Document section.
Moderna’s outgoing Israeli chief medical officer joins TEVA board

Dr. Tal Zaks will serve on the Teva board's science and technology committee.

Tal Zaks (photo credit: Courtesy)
Tal Zaks
(photo credit: Courtesy)

Dr. Tal Zaks, the outgoing chief medical officer of Moderna, Inc, was elected to the Teva board of directors effective October 1. He will serve on the board’s science and technology committee.

Zaks, 56, has been serving as Moderna’s CMO since 2015. He announced his departure from the company earlier this year and will continue to serve as a special advisor to Moderna CEO Stéphane Bancel until September.

He was replaced by former Johnson & Johnson executive Dr. Paul Burton.

Zak’s salary will be the same as other non-executive directors, as declared to the US Securities and Exchange Committee in April 2020.

The Israeli scientist, who graduated from Ben-Gurion University of the Negev, still has family in Israel, including his elderly mother who lives in Ra’anana.

A building belonging to generic drug producer Teva, Israel's largest company with a market value of about $57 billion, is seen in Jerusalem (credit: REUTERS/BAZ RATNER)

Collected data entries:
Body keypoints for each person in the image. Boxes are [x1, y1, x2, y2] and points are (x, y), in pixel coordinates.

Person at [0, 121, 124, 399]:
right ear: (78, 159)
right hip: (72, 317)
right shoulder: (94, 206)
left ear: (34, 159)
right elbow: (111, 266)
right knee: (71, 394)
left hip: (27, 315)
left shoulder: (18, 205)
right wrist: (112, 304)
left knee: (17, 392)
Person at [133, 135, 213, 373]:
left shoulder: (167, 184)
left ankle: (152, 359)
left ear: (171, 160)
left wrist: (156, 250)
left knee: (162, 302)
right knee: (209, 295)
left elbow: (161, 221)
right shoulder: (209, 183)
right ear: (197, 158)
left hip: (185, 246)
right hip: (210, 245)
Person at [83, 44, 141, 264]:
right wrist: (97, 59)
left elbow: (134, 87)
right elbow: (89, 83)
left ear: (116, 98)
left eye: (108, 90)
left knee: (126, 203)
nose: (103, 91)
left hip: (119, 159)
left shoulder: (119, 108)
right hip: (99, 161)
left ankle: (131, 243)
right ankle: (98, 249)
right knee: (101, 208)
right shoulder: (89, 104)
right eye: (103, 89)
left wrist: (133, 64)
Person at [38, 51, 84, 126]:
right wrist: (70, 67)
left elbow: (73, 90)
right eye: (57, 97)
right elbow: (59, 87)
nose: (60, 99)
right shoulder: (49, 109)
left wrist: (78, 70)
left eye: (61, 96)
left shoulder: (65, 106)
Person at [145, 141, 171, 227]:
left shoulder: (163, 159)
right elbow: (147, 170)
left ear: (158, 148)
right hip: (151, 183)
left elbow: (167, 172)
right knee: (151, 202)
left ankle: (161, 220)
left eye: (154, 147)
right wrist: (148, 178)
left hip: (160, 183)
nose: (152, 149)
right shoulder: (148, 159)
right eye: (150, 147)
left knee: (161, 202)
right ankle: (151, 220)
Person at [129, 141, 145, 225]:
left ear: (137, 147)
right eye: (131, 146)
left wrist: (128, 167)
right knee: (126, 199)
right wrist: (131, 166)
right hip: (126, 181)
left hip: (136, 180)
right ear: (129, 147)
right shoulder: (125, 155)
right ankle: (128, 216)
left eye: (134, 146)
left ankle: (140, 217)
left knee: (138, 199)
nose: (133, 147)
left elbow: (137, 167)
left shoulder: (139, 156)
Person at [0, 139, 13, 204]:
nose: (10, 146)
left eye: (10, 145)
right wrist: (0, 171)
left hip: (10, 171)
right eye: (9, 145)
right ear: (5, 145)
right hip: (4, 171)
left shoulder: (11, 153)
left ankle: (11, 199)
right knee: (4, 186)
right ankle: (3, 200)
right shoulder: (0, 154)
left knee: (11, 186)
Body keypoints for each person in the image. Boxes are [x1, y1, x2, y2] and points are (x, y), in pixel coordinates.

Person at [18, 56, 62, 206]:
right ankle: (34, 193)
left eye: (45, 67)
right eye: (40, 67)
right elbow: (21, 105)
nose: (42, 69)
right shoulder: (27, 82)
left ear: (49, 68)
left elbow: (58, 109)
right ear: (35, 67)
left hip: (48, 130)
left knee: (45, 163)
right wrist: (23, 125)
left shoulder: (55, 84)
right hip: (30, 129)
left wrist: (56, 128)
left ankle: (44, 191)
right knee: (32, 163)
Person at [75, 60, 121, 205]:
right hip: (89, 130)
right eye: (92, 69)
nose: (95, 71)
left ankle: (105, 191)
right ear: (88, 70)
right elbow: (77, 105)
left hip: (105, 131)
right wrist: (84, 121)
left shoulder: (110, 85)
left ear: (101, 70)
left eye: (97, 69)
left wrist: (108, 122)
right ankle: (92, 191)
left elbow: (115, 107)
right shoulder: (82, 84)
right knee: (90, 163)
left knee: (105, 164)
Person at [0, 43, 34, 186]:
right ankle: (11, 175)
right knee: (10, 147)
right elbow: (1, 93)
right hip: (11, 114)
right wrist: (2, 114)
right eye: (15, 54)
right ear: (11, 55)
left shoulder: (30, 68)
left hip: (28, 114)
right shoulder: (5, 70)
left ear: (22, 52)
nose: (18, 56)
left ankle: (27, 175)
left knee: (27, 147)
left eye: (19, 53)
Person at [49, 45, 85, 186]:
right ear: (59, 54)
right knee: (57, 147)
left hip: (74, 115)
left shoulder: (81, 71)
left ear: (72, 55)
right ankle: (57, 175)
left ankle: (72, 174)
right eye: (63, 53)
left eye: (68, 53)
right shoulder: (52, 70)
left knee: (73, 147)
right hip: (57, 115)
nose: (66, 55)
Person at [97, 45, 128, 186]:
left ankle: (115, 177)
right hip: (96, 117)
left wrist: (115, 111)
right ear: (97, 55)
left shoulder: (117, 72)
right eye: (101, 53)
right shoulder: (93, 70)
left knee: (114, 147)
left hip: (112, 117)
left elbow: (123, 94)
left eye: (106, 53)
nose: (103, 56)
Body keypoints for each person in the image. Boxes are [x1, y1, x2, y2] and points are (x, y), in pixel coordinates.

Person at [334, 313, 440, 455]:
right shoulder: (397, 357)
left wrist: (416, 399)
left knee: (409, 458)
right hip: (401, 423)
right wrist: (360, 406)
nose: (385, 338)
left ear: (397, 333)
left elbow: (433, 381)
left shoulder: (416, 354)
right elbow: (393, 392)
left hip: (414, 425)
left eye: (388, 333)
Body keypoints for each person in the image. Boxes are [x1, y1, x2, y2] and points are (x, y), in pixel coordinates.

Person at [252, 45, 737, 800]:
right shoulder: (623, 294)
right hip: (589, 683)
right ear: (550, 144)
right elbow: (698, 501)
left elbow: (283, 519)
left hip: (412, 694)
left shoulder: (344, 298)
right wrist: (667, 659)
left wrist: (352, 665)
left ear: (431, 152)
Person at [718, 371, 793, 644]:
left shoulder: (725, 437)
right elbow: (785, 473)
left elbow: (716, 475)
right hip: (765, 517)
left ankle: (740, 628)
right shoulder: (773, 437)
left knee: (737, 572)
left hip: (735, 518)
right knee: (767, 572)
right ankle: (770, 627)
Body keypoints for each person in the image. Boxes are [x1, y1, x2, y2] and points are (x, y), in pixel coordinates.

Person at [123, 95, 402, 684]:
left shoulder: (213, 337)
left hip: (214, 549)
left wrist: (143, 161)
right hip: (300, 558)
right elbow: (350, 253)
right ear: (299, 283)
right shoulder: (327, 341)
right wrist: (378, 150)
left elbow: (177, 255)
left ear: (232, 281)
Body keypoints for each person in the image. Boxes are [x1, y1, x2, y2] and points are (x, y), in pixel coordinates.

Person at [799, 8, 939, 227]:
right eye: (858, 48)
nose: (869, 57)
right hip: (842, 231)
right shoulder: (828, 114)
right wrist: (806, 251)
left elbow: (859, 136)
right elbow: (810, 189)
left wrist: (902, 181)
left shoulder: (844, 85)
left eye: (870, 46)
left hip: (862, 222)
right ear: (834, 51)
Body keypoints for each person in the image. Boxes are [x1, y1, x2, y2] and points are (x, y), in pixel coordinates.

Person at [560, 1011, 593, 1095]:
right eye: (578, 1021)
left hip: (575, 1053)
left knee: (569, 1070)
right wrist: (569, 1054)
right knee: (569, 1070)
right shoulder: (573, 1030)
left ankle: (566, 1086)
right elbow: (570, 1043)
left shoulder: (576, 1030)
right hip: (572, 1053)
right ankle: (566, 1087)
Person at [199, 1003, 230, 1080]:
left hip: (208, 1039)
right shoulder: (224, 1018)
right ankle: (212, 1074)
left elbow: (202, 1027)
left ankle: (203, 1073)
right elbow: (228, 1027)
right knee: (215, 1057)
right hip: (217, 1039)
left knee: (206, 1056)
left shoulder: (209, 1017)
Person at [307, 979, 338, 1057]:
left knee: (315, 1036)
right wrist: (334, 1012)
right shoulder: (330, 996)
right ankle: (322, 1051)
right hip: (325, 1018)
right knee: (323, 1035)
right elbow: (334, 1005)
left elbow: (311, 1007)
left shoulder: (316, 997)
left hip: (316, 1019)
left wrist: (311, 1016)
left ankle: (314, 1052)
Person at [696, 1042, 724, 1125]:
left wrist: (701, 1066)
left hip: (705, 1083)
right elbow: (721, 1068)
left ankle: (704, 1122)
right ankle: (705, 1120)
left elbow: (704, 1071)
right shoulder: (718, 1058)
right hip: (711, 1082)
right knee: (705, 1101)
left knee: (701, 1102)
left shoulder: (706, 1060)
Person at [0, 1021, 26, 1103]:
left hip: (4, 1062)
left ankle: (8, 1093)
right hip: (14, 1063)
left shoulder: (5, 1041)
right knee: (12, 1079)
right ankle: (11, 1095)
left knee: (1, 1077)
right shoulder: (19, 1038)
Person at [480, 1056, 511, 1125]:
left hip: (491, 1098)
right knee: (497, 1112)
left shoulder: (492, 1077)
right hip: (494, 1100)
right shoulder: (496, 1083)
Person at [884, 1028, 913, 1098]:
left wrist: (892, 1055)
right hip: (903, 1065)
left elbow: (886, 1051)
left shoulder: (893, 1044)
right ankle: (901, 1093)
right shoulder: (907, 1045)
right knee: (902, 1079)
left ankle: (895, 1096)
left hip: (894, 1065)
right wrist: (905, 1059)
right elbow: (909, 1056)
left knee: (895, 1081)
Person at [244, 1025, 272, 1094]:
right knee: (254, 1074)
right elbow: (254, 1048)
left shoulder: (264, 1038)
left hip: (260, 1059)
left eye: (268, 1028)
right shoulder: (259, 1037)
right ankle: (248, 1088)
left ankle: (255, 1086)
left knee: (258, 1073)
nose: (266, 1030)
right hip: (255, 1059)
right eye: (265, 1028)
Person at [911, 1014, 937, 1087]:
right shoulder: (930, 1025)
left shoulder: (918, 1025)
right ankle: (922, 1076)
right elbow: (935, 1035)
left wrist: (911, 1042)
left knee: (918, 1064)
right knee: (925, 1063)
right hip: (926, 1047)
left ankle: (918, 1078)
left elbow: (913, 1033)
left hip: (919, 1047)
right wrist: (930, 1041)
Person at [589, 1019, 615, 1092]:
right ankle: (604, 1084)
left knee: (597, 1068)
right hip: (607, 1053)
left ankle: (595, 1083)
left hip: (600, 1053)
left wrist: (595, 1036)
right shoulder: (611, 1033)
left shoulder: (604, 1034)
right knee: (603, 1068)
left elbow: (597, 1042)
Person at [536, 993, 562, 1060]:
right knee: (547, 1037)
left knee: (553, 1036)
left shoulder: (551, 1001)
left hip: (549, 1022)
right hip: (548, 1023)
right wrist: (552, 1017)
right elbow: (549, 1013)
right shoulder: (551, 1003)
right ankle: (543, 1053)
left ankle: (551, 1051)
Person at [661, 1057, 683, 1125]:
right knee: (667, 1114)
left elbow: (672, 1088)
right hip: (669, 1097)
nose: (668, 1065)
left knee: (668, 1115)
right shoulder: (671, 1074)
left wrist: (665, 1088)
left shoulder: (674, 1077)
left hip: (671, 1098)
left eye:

Exercise description.
Retype the whole article on Tal Zaks joining the Teva board word for word.

Completed exercise.
Moderna’s outgoing Israeli chief medical officer joins TEVA board

Dr. Tal Zaks will serve on the Teva board's science and technology committee.

Tal Zaks (photo credit: Courtesy)
Tal Zaks
(photo credit: Courtesy)

Dr. Tal Zaks, the outgoing chief medical officer of Moderna, Inc, was elected to the Teva board of directors effective October 1. He will serve on the board’s science and technology committee.

Zaks, 56, has been serving as Moderna’s CMO since 2015. He announced his departure from the company earlier this year and will continue to serve as a special advisor to Moderna CEO Stéphane Bancel until September.

He was replaced by former Johnson & Johnson executive Dr. Paul Burton.

Zak’s salary will be the same as other non-executive directors, as declared to the US Securities and Exchange Committee in April 2020.

The Israeli scientist, who graduated from Ben-Gurion University of the Negev, still has family in Israel, including his elderly mother who lives in Ra’anana.

A building belonging to generic drug producer Teva, Israel's largest company with a market value of about $57 billion, is seen in Jerusalem (credit: REUTERS/BAZ RATNER)